**WHAT TO DO**
Going through the data below, please show each line containing the string "many".

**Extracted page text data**
# # # # #

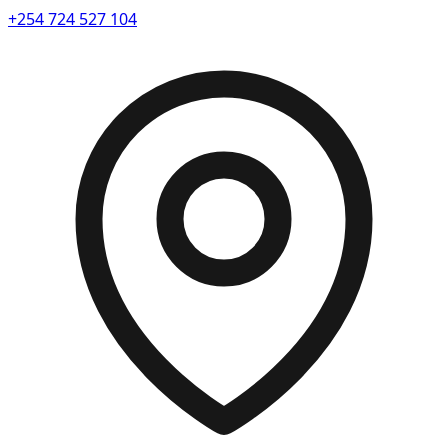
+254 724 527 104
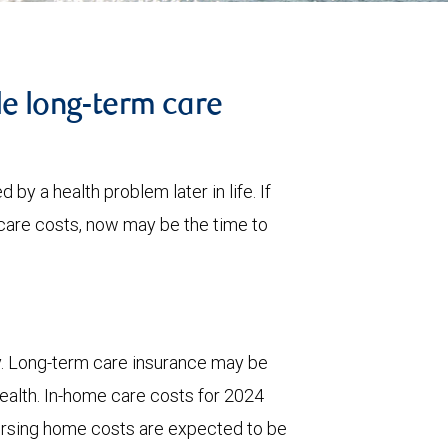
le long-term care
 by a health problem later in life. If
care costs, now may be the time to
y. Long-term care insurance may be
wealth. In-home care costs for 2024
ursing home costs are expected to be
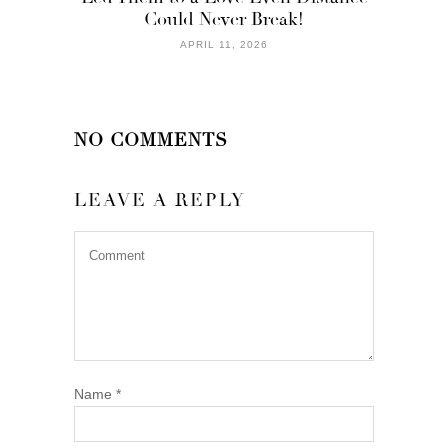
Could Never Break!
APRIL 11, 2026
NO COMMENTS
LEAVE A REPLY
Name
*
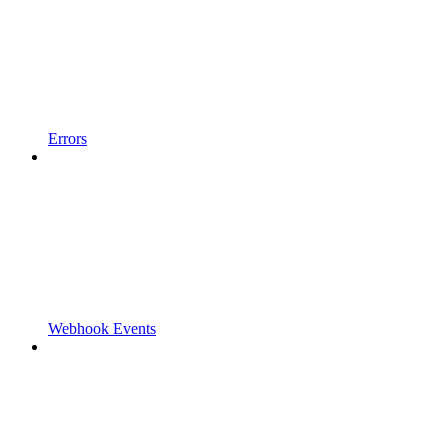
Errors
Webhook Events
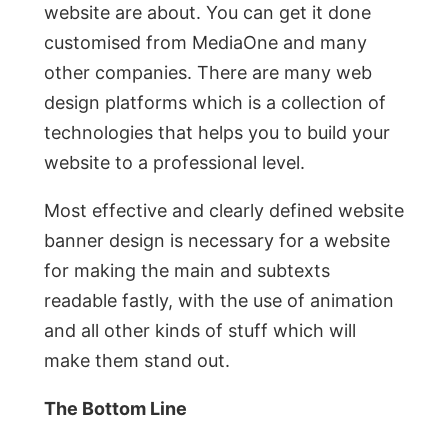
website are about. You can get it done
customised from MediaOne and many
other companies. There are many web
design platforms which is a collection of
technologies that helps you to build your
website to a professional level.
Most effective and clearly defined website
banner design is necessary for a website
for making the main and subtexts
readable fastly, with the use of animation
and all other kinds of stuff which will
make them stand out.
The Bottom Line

# # # # #

**RESULT OF THE TASK**
customised from MediaOne and many
other companies. There are many web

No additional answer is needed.